**Activity**
Write each entry out again verbatim, pictures excluded.

**Data to examine**
◇ ◇ ◇ ◇ ◇ ◇ ◇

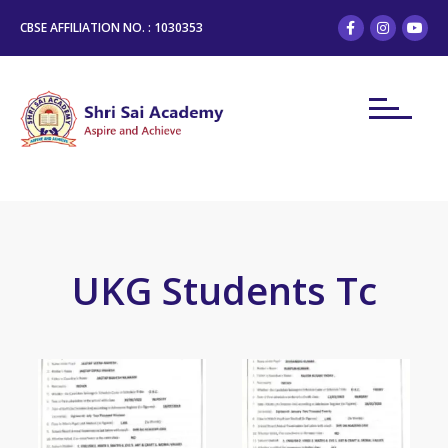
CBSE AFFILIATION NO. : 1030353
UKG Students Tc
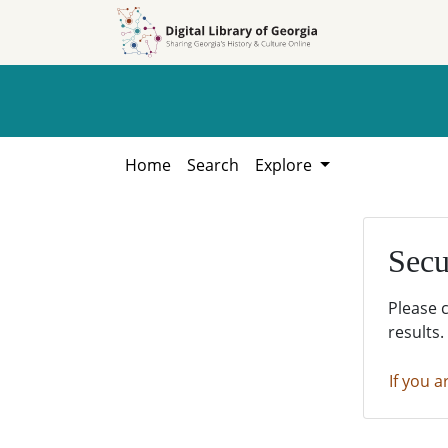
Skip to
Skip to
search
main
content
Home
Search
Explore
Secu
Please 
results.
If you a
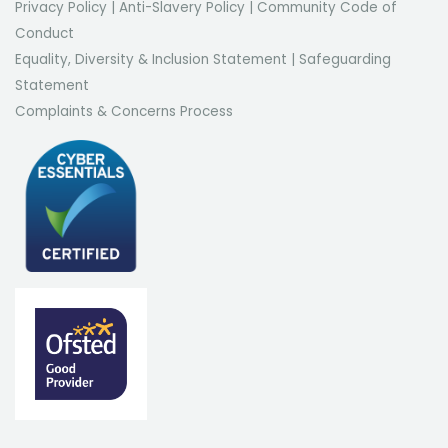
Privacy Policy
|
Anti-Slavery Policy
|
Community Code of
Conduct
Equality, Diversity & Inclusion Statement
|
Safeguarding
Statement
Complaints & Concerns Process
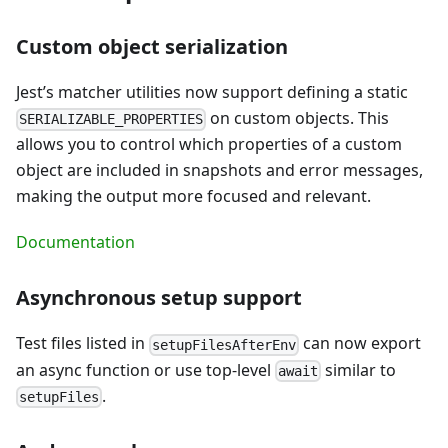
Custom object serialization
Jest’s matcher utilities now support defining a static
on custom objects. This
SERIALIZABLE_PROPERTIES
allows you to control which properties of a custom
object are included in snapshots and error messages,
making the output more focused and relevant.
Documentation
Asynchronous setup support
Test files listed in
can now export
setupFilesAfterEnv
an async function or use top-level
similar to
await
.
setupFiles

◇ ◇ ◇ ◇ ◇ ◇ ◇

**Response box**
CBSE AFFILIATION NO. : 1030353
UKG Students Tc
Skip to
Skip to
search
main
content
Home
Search
Explore
Secu
Please 
results.
If you a
Privacy Policy
|
Anti-Slavery Policy
|
Community Code of
Conduct
Equality, Diversity & Inclusion Statement
|
Safeguarding
Statement
Complaints & Concerns Process
Custom object serialization
Jest’s matcher utilities now support defining a static
on custom objects. This
SERIALIZABLE_PROPERTIES
allows you to control which properties of a custom
object are included in snapshots and error messages,
making the output more focused and relevant.
Documentation
Asynchronous setup support
Test files listed in
can now export
setupFilesAfterEnv
an async function or use top-level
similar to
await
.
setupFiles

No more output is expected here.